Seçim için sayılı günler var.  Ülkenin en temel sorunları olan işsizlik, yoksulluk,  toplumsal kutuplaşma, ekonomik kriz ve adaletsizlik konularında tek bir satır çözüm önermeyen iktidar bloku, İstanbul seçim kampanyalarını etnik, inançsal  ötekileştirme ve yalan siyaseti üzerine kuruyor. Çünkü kimlik siyasetini bilinçli şekilde öne çıkararak, Türkiye’nin demokratikleşme, sosyal ve ekonomik sorunlarının üstü örtülmeye çalışılıyor.
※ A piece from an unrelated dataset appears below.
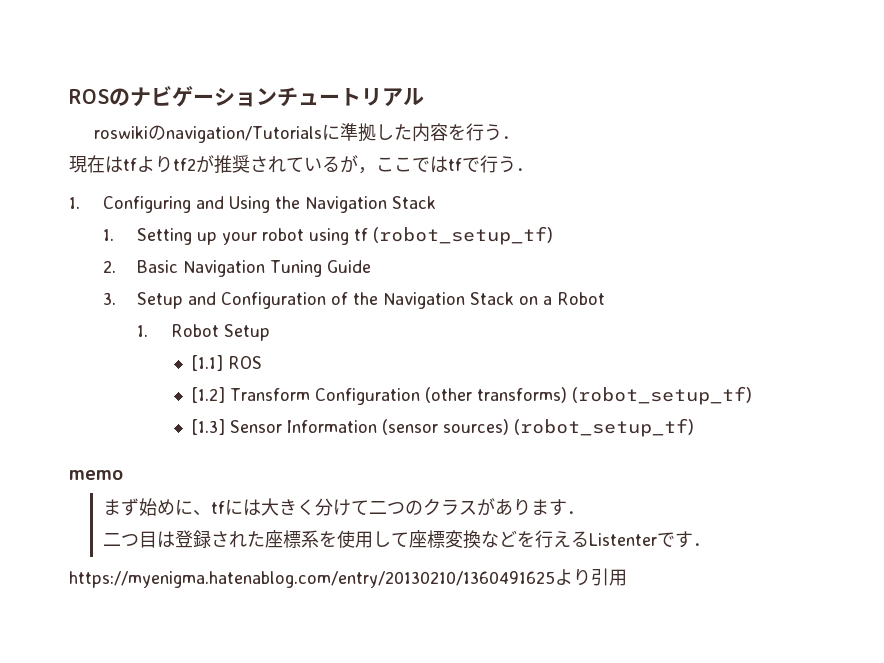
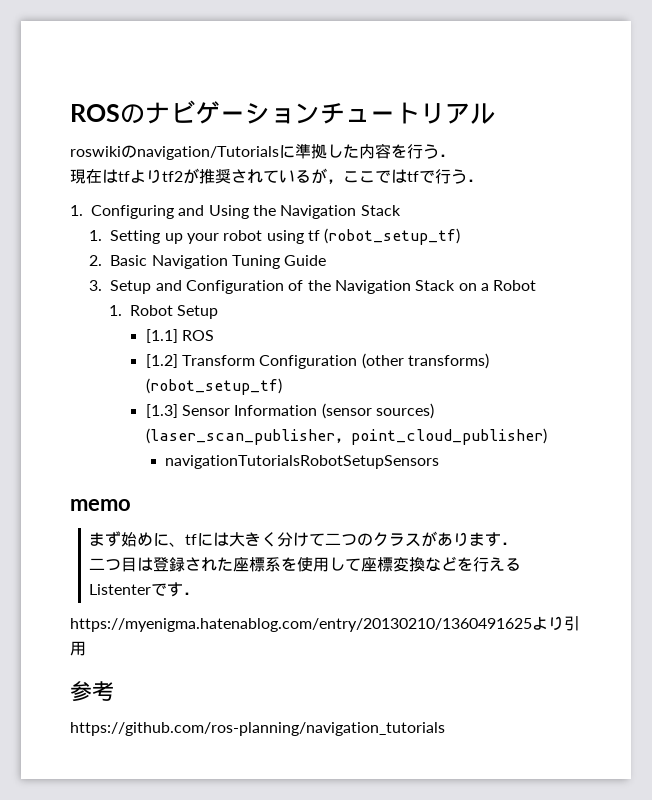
[513,418,694,437] (robot_setup_tf) -> [145,428,547,445] [165,455,440,469] (laser_scan_publisher，point_cloud_publisher) // navigationTutorialsRobotSetupSensors
(627, 577) none -> [70,681,114,702] [70,722,445,736] // 参考 // https://github.com/ros-planning/navigation_tutorials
İnsan onuru ve haklarına saygı duyulacak, korunacak ve desteklenecek bir Türkiye toplumu inşa etmek yerine, Ekrem İmamoğlu üzerinden “Yunanmış”, “Pontus’muş, Rum’muş”, Kılıçdaroğlu üzerinde ise “Alevi”, HDP üzerinden “Kürt”, “terörist” gibi, inanç ve  etnik köken üzerinden, bu ülkenin Rum, Ermeni, Süryani, Kürt ve Alevi insanlarına hakaret edilmesi ve ötekileştirilmesi tam bir siyasal rezalet ve ahlaki çöküşün dışa vurumudur.

Dolaysıyla toplumsal muhalefet meselenin İmamoğlu’nu da aşan boyutunu görmek zorundadır. 

Evrensel insani ve demokratik değerlere, sosyal haklarımıza sahip çıkmayı toplumsallaştırmak için, 23 Haziran’ı kazanmak önemlidir.